Text section start

Figure 2 shows an overview of the identification of the artisan workshops that generate waste, the productive activities of timber harvesting in the forests (Figure 2b), as well as the volume of waste generated in a working day (Figure 2c). Of the 50 workshops analyzed, the waste production that is usually generated was quantified weekly for one month by means of private visits to each workshop, with the help of a basic diagnostic instrument and a digital hook scale. It is important to mention that these workshops are the ones with the largest volume of operations throughout the year. The sampling of residues was carried out estimating the daily weight for one week from each workshop. For the experimental, physico-chemical and heating value analyses, samples from each workshop were analyzed.

2.5. Analysis of Energy Potential

Using the data from the previous analyses, it was possible to obtain the amount of energy available in the generated waste. This study addresses the specific case of the town, where the generated waste is mostly dry, and two types are generated: sawdust and chips. Therefore, the heating value resulting from the characterization process was extrapolated to all the residual biomass available on a weekly, monthly and annual basis, for each workshop and for all the studied workshops, as well as for all the workshops in the community. Also, the available technical potential was estimated considering the combustion technologies used in the town, which are mainly open-air stoves without insulation, with an average thermal efficiency of 10% [48,49].
Additionally, a map of the energy potential available by point of spatial location in the community was generated, based on waste production. The study site (San Francisco Pichátaro), located in the municipalities of Tingambato, Nahuatzen, Erongarícuaro and Pátzcuaro, in the state of Michoacán, has a surface area of 9088.054756 ha [50], with a single homonymous population center.

Text section end
Material shown section start

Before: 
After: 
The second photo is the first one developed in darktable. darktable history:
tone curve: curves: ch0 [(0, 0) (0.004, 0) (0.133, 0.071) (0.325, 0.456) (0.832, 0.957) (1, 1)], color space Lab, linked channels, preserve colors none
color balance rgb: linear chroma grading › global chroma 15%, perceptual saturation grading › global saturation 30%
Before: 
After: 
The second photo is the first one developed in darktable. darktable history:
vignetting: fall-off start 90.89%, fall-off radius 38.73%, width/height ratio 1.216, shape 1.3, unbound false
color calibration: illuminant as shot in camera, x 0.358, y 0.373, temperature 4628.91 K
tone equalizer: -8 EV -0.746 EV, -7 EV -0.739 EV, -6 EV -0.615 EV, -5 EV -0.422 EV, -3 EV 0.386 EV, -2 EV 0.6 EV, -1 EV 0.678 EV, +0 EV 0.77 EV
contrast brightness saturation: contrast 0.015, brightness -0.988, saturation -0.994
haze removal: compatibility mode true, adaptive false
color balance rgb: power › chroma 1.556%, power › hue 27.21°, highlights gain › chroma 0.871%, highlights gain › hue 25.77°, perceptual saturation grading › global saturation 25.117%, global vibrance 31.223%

Material shown section end

**Required tasks:**
a: According to the passage on workshop waste and energy potential, what two types of waste do the town's workshops generate?
b: Continue the passage on workshop waste and energy potential from its last sentence.

**Answers to this exercise:**
a: Sawdust and chips.

b:
Thus, to produce the map, an Excel database was fed with 50 sites that correspond to the analyzed workshops. Identification information, biomass production and available energy were included, in addition to spherical geographic coordinates in decimal format. The geographic space of the community was visualized using the QGis program [51]. In the same program, the geographic data were saved as vector files of point geometry in “shape” format, to later be reprojected to the UTM system for processing purposes in metric units.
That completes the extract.